New Legislation - Charities Act (2006)

Brian Knowles, Gloucester, England [SEE PROFILE BELOW]

Precious Seed

The trustees of Precious Seed have asked Brian Knowles, chairman of Western Counties and South Wales Evangelisation Trust, for some preliminary observations on the Charities Act (2006) and its implications for ‘church’ fellowships. As with many pieces of new legislation, provisions take effect progressively and much has still to be learned about the requirements of this Act. We are most grateful for our brother’s careful and thoughtful help in these difficult matters and set out below is his reply. This will no doubt raise questions in our readers’ minds. If these are sent to us c/o of our Articles Editor, Brian has kindly agreed to explore the issues and do his best to provide answers in due course.

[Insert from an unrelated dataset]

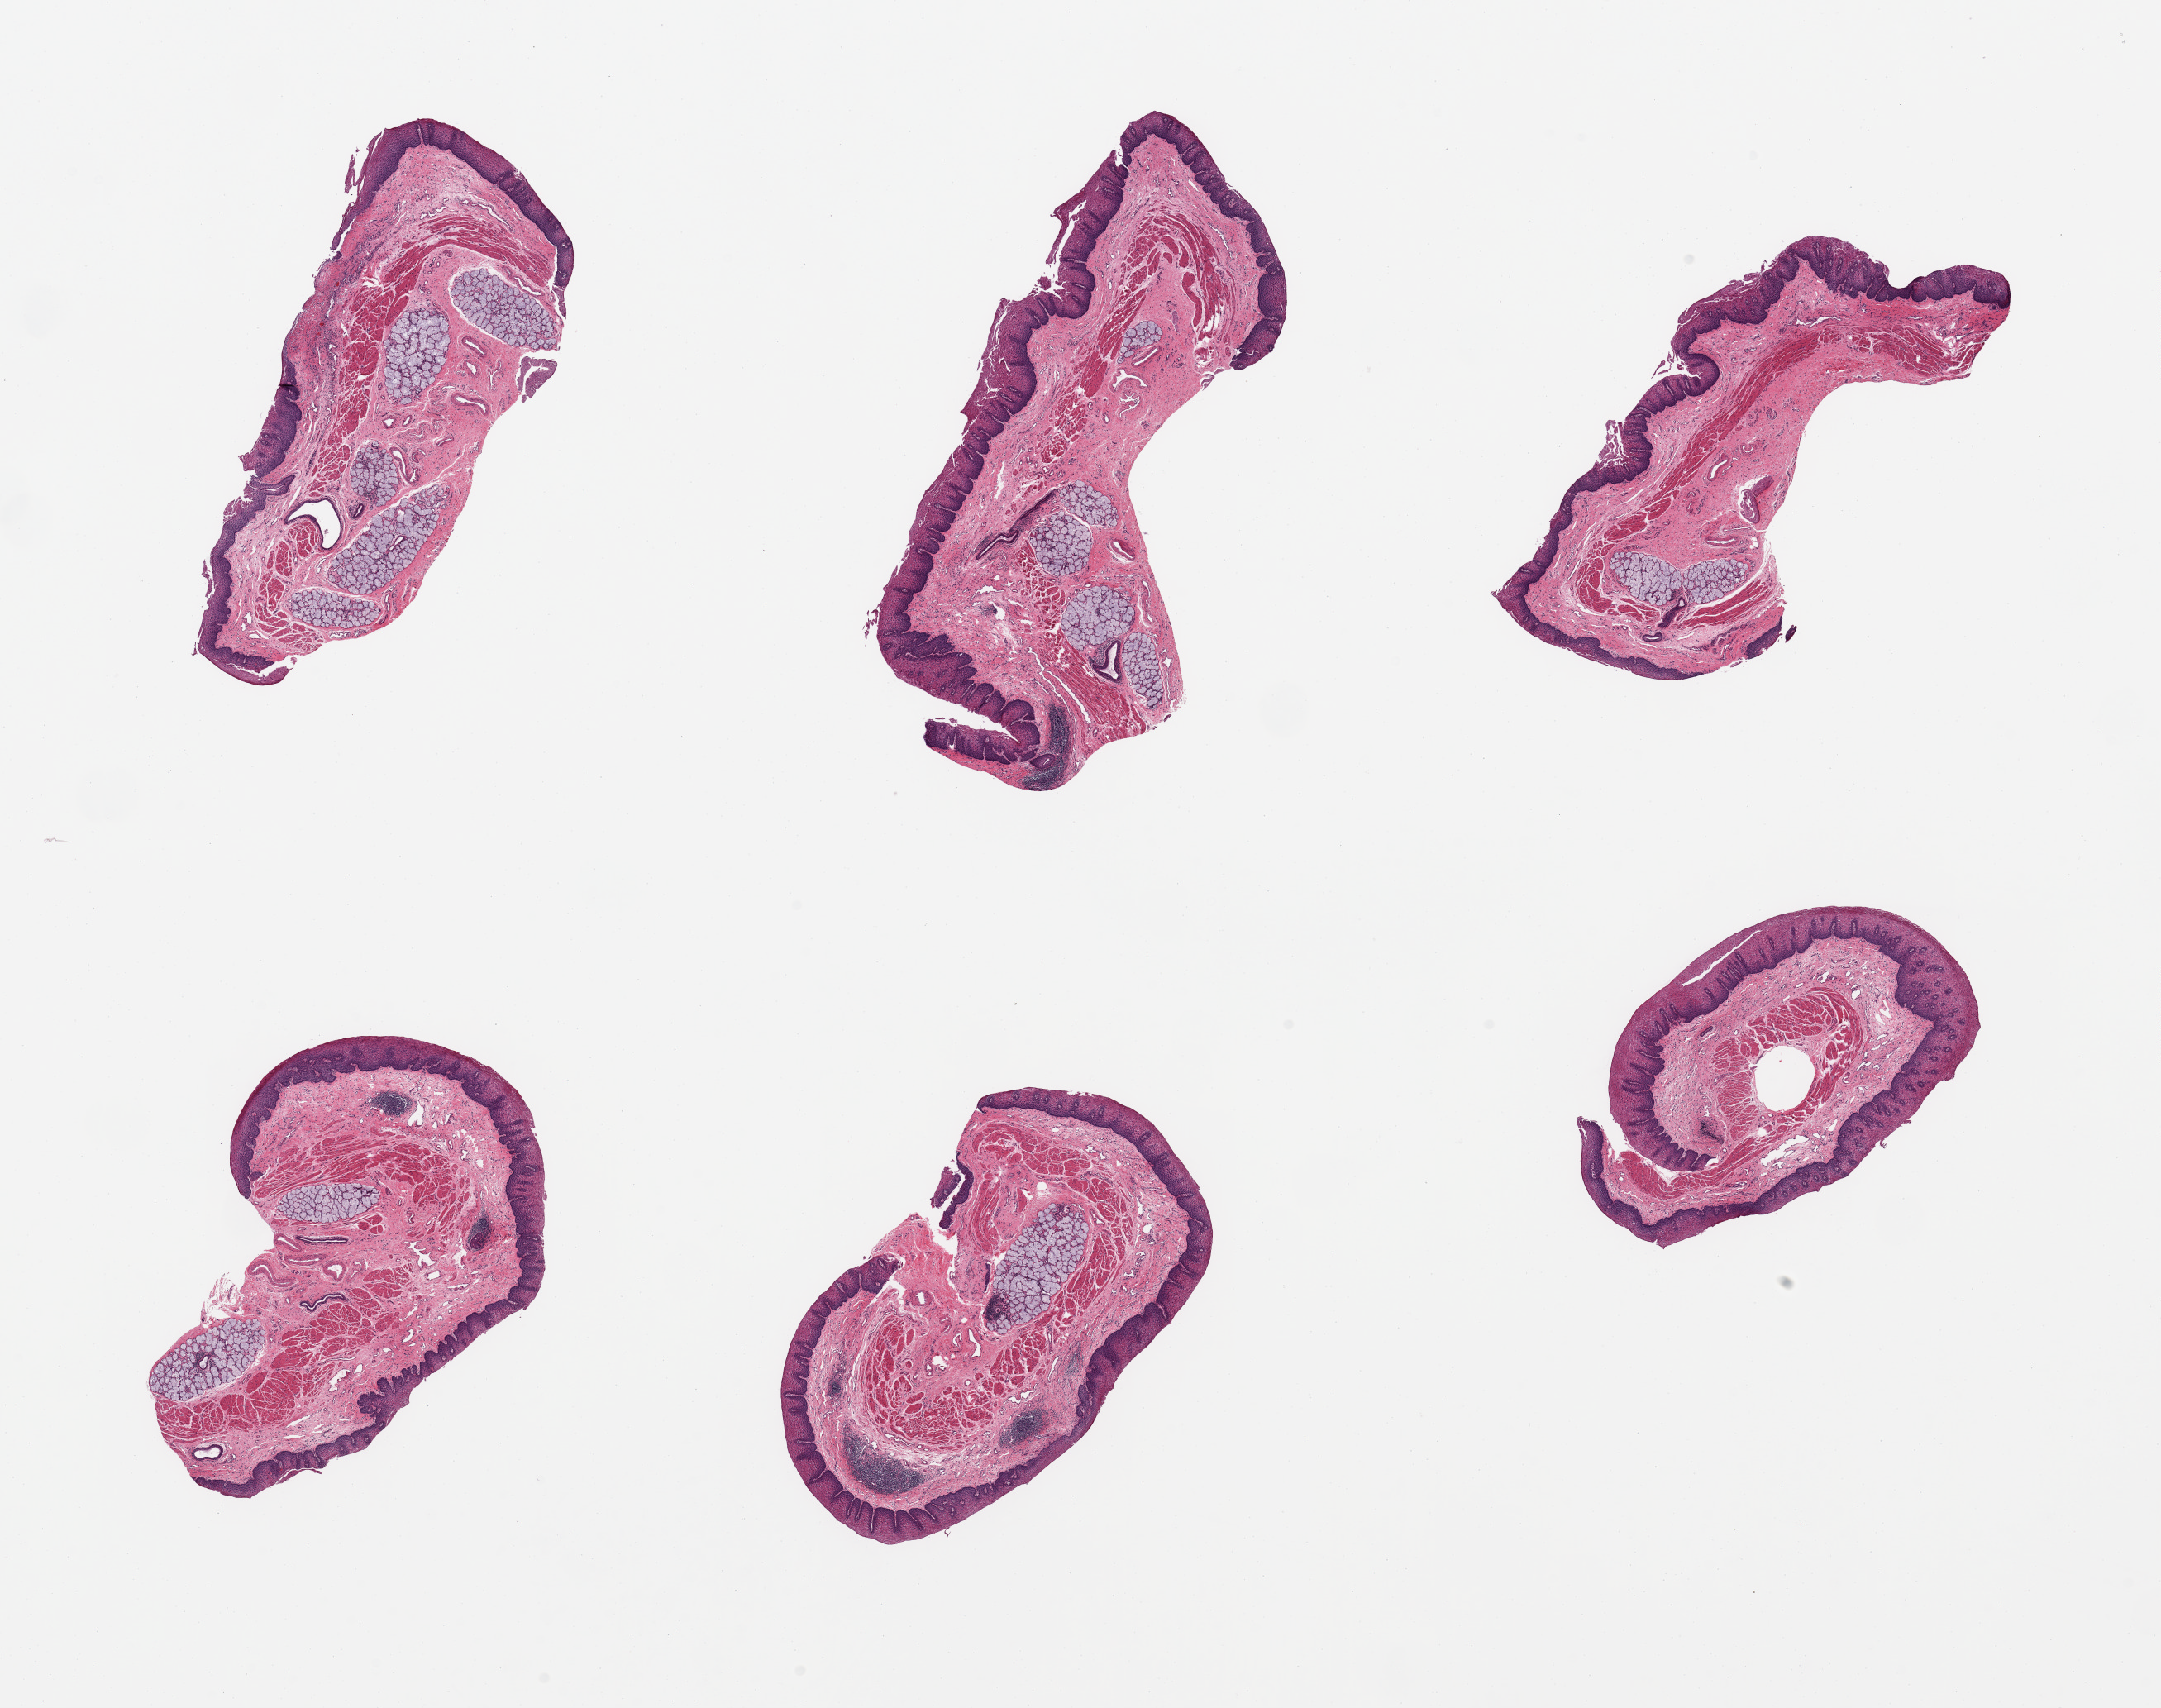
Digitized H&E-stained section — whole scanned area (about 20.7 x 16.3 mm, slide scanned at 20x) shown as a low-resolution overview, PAXgene-fixed, paraffin-embedded tissue, section of esophageal mucous membrane (target tissue), donor tissue sample. Donor sex: male.
* review note (as recorded): 6 pieces, squamous mucosa is ~0.3mm, ~10-20% thickness; prominent submucosal mucus glands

The new ‘Charities Act’ passed its final parliamentary stages and became law in England and Wales on November 8th 2006. In many respects the Act sets out to simplify statutory requirements that apply to small charities and most assemblies fall into this category.

Under previous legislation, ‘the advancement of religion’ was one of the principal definitions used to classify a charity as such. This remains the case and is re-stated in a list which this new Act has extended. However, ‘charities’ are now to be defined as bodies which exist ‘for the public benefit’. During debate in the House of Commons strong assertions were made to the effect that religious institutions significantly contribute to the good of society, benefiting not only those who take part in acts of worship but the public in general. English case law supports this concept and it is not expected that The Charity Commission, which will oversee the provisions of the Act, will challenge recognized Christian churches. Its decisions, however, can be appealed to a Charity Tribunal which will be established.

The Charities Act (2006) requires charities in England and Wales which have a gross income above £5,000 per annum to register with the Charity Commission unless they are ‘excepted charities’ which are grouped under certain specific historic denominations. Needless to say ‘the assemblies’ as such are not included in these. The Act is to be reviewed after the elapse of one year and there are strong indications that the threshold for registration will then be increased to £10,000 per annum. However, even the smallest charity with a gross income below the threshold may register if it so wishes.

The processes of registration and the implications thereafter for small charities have been simplified. The fundamental purpose of the registration requirement is necessarily to promote openness, honesty and clarity for those bodies which collect monies from individuals and use or distribute it for charitable purposes. A significant benefit arising from recognition of charitable status is the ability for such a charity to reclaim income tax which donors have paid in respect of sums donated, thereby increasing their income raised by such gifts to them by 28%.

It is the writer’s opinion that charity legislation exists to ensure protection against fraud or misuse of monies donated for the benefit of others or, to use our terminology, ‘the advancement of the Lord’s work’. Registration is not new and many assemblies have registered years ago. Its purpose is to protect rather than investigate.

AUTHOR PROFILE: Brian Knowles has enjoyed fellowship with assemblies in Bristol and Gloucestershire for more than 45 years. He has been a trustee of the Western Counties and South Wales Evangelisation Trust for 30 years and is presently its Chairman.